WHAT THE TASK REQUIRES | Pick up the guide on using Tamil under Linux after its last sentence and continue writing it.

KDE localization uses TSCII 1.6 encoding. This means that you will need at
least one TSCII font. Read the section on fonts as to how to get it.

7.2. Choosing a Tamil locale

This section assumes that have installed at least one TSCII font (preferably
several, to jazz up your GUI) and the KDE Tamil localization package.
From Start, go to configuration > KDE > Personalization and choose default (c)
location.

Note

Tamil/India is yet to be made available under countries/languages.
Choose language >other >Tamil. Accept this. All changes will be activated, and
will work on all windows opened subsequently.
Your user interface is now set in Tamil. If you see some garbage on the window
header etc., pat yourself on the back. You are ready to see Tamil; move on!

7.3. Choosing Tamil fonts for GUI

Again, from Start go to configuration >KDE >LooknFeel. You will see a set of
fonts for most (these are the ones used in display). Choose a Tamil font
instead for all these. Accept.
Well done, you now see Tamil everywhere on your desktop. You are ready, with a
fully operational Tamil system.

7.4. KDE Miscellaneous

As with every other project, KDE-Tamil also needs a lot of volunteers. Contact
either Sivakumar or Vaseeharan (both of them can be reached through the egroup
Visit  before you try KDE Tamil. If you want to convince yourself (and be
bowled over), view the screenshots from tamillinux.org site.
KDE's i18n process is unicode-based. As a work around, Trolltech's QTsciiCodec
class provides conversion to and from the Tamil TSCII encoding. This codec uses
the mapping table found at . Unfortunately Tamil uses composed Unicode. As
such, Unicode fonts cannot be used under KDE-TSCII; you need to have TSCII
fonts. The TSCII codec was contributed to Qt by Hans Petter Bieker
<bieker@kde.org>.

8. GNOME

GNOME Tamil localization works have just begun. There are few applications for
which Tamil menus are translated, and are available. But it is yet to become
the official member of GNOME i18n distribution.
In order to use them, download the currently available files from:
http://www.tamillinux.org/gnome/gnome.html
and put them into the directory /usr/share/locale/ta/LCMESSAGES/.
Under GNOME Control Panel you have set the fonts (both in Themes and the Window
Manger applet) to a TSCII font.
You need to create binary messages from the po files. This is done as follows:
msgfmt xxx.po -o /usr/share/locale/ta/LCMESSAGES/xxx.mo.
Note that the binary messages files contain an extension .mo as opposed to .po
for the text file.
In order for you see Tamil, you have to set the locale to Tamil.
If you are using bash as your shell, then enter the following line in your home
directory.

      export LANG=ta
      export LANGUAGE=ta
      export LC ALL=ta

Restart the X server. You should see Tamil menus and dialogs in many of the
GNOME enabled applications. Once again, please consider contributing to the
Tamil GNOME Project; we need a lot of volunteers. Contact Dinesh <
(n_dinesh@yahoo.com)> or through tamilinix yahoogroups.

9. Printing

This section is all about getting high-quality Tamil output in printing. While
it is one issue to load a binary font and start using Tamil in Linux, if your
work is to destroy the forests, you need high-quality printing too!

DATA |
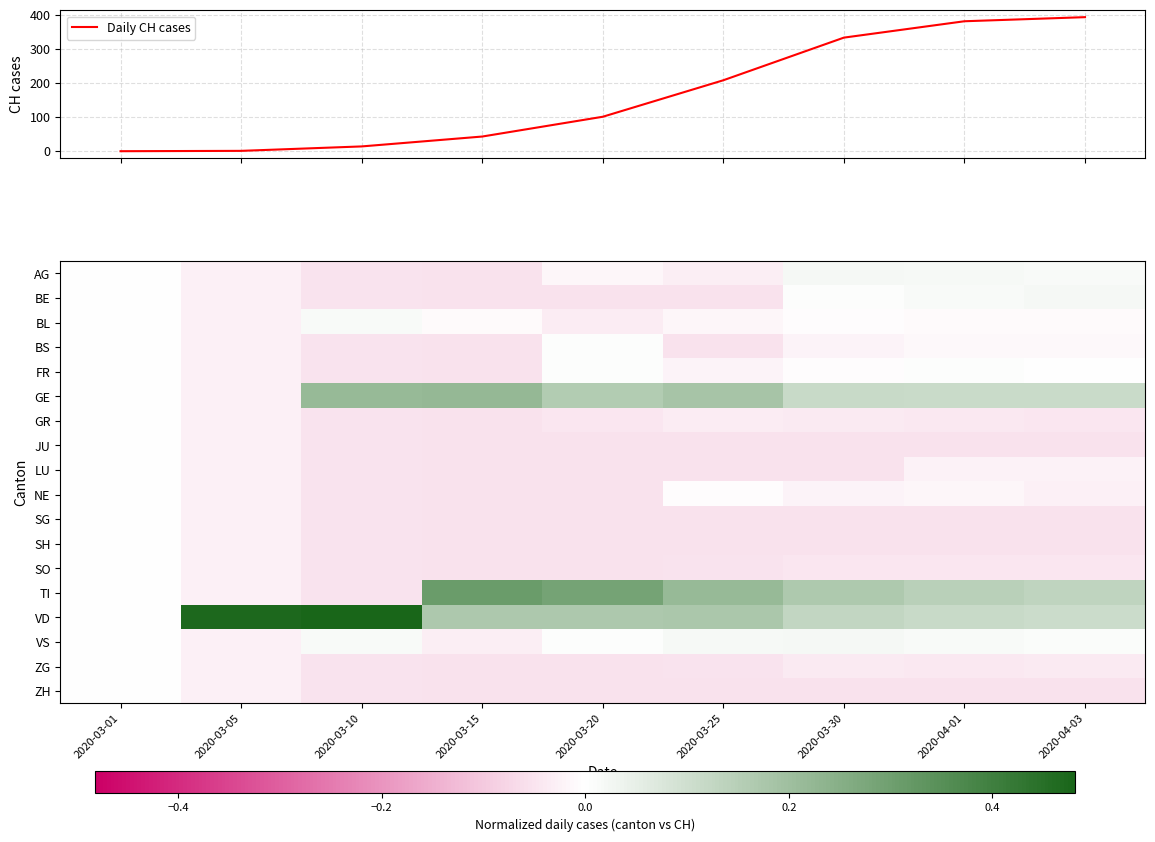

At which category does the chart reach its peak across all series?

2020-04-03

--

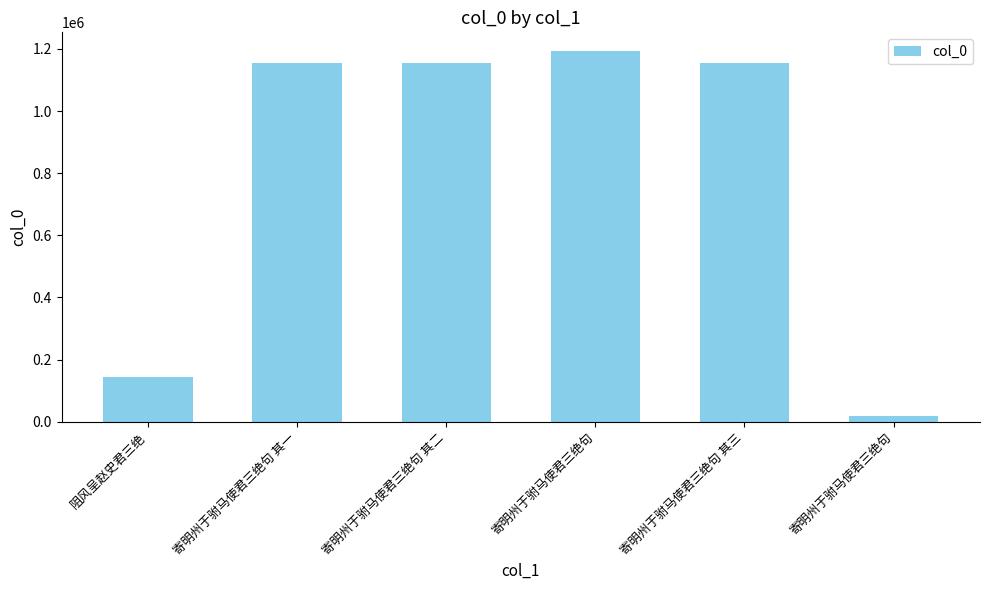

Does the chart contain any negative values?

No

RESPONSE TO THE TASK |
9.1. LATEX

LATEX is perhaps the mother of all typographic systems. It frees the author
from the trivia of typesetting and concentrate on the content. It does not use
the WYSWYG input, but the end result is great. Recent developments are centered
toward internationalization. Unfortunately lack of unicode standard does not
permit Tamil to be tried under the more ambitious Omega Project. Once again,
workaround is the only way. A first step in Tamil has been attempted by
Thuraiappah Vaseeharan. You may get the the package from the tamillinux.org
site. The tar ball contains a great readme file that describes the installation
and usage. The tamiltex package does a short work by keeping all related stuff
under one directory (which means that you need to keep your work under the same
directory to compile your source files). But the great thing about this package
is that it is compatible with both TSCII and TAB encodings and the results are
just what you would expect from a LATEX package - great!

9.2. Postscript

Many Linux applications use Ghostscript to print, which means that you must
have Ghostscript configured if you want to use Tamil in printed documents. If
LATEX is there, can PostScript be far away? Not thanks to Vasee. Set the
environment variable GS_FONTPATH to point to your TrueType font directory. For
example, I have:

        GS_FONTPATH=/usr/local/share/fonts/tamiltt
        export GS FONTPATH

You should be able to view Tamil PostScript files.

9.3. PDF

As of now, the only source to create PDF files is the PDF package. If you are
able to successfully compile your source with the tamiltex package, use
pdflatex source.tex
to generate the PDF file. You should be able to view it, using xdvi or Adobe's
Acroread for Linux.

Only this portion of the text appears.